The single most useful one-line readout in FM103: "Your momentum factor has a 2-week half-life and you're rebalancing quarterly." Translation: by the time you rebalance, the momentum signal you saw at the prior rebalance has decayed by ~16x (~ln(2) · 12 / 2). You are trading stale signals.

The fix is rarely "rebalance more often" — that path leads to turnover that eats the gross edge. The fix is usually "use a slower factor" or "blend factors with compatible half-lives." A momentum-value blend with quarterly rebalance is incoherent; momentum needs faster rebalance, value tolerates slower. Pick one cadence and one factor archetype that matches it.

Decay vs. half-life confusion

Two related numbers come up:

• Mean reversion half-life (in stochastic methods literature) measures how fast a deviation from a long-term mean reverts — the speed at which mu pulls a process back. Standard for OU processes; estimated from the AR(1) coefficient φ via HL = ln(2) / (1 − φ).
• Factor decay half-life (here) measures how fast a cross-sectional ranking loses predictive power. Same math (exponential decay) but applied to IC, not to a single time series.

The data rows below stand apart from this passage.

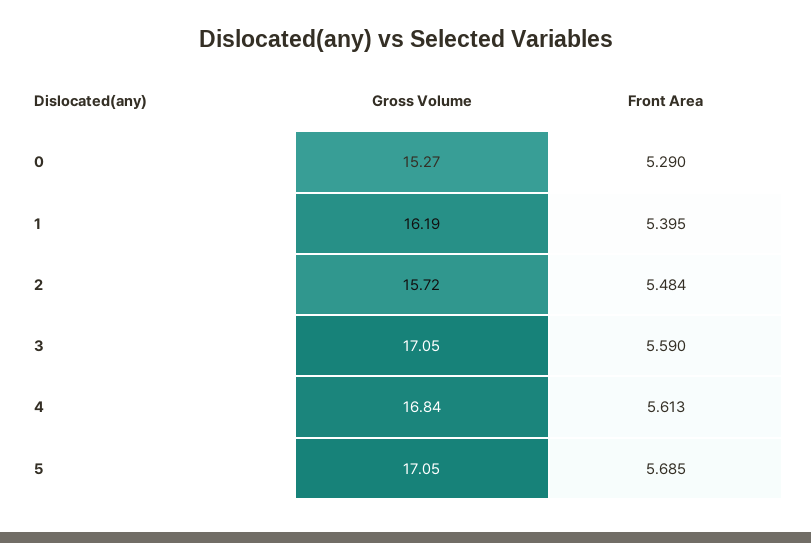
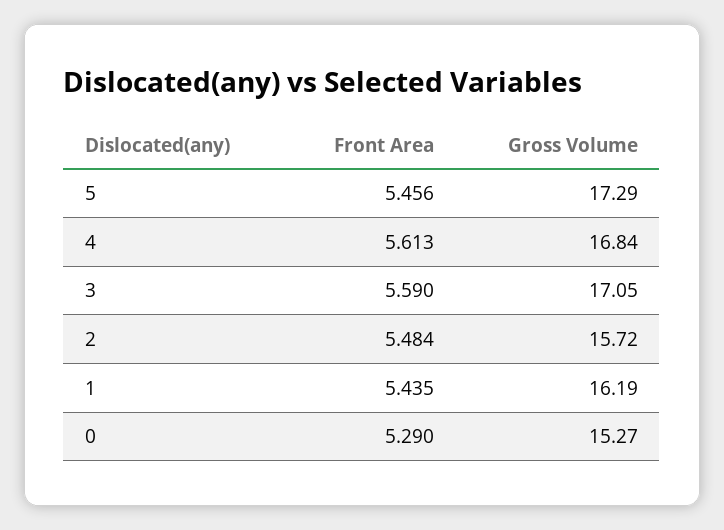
Front Area, 1: 5.395 -> 5.435
Gross Volume, 5: 17.05 -> 17.29
Front Area, 5: 5.685 -> 5.456

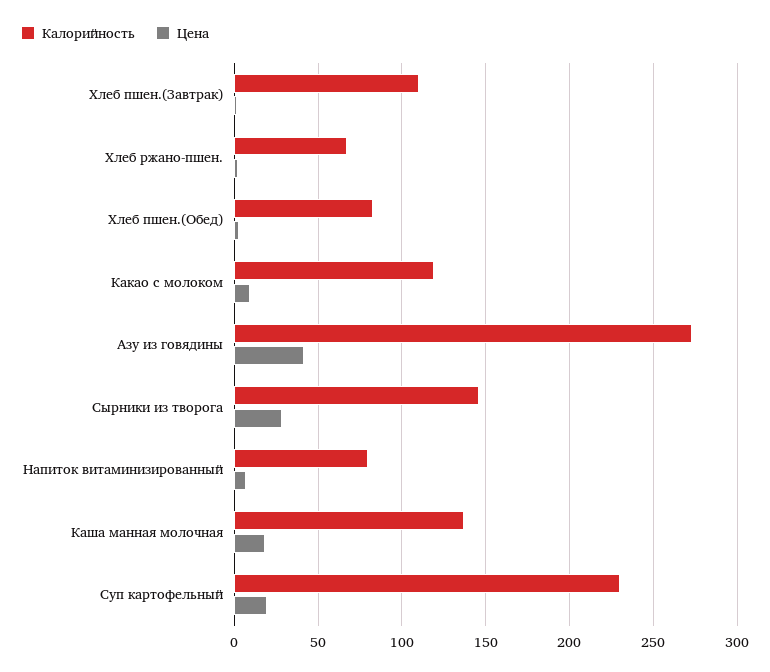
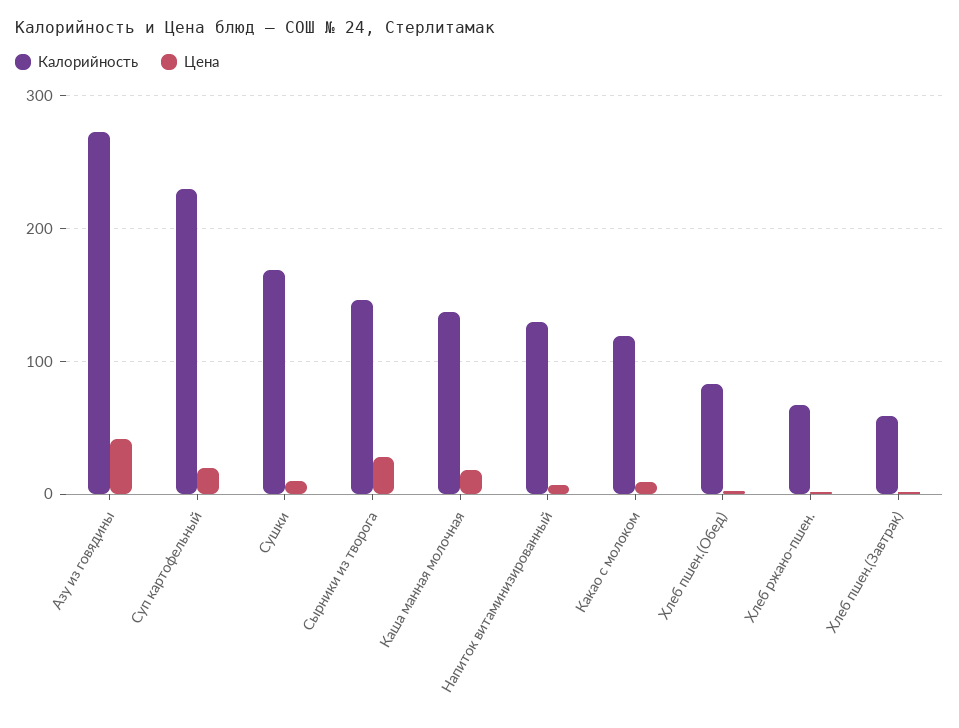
Калорийность, Хлеб пшен.(Завтрак): 110 -> 60
Калорийность, Напиток витаминизированный: 80 -> 130
Калорийность, Сушки: none -> 170
Цена, Сушки: none -> 10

See Half-Life from AR(1) and OU Process for the derivation.

What can go wrong

• Too few periods. Half-life estimation is noisy with N < 12 rebalances. A backtest with 4 quarterly periods produces a half-life estimate with a standard error larger than the estimate itself.
• Regime mixing. Half-life can differ across macro regimes. A median across regimes obscures the variance. The Regime-Conditional sub-pill is the place to look.
• Universe survivorship. If the historical universe is the today-current S&P 500, the factor will look healthier than it really was — survivorship biases factor IC upward (Brown, Goetzmann, Ibbotson & Ross 1992).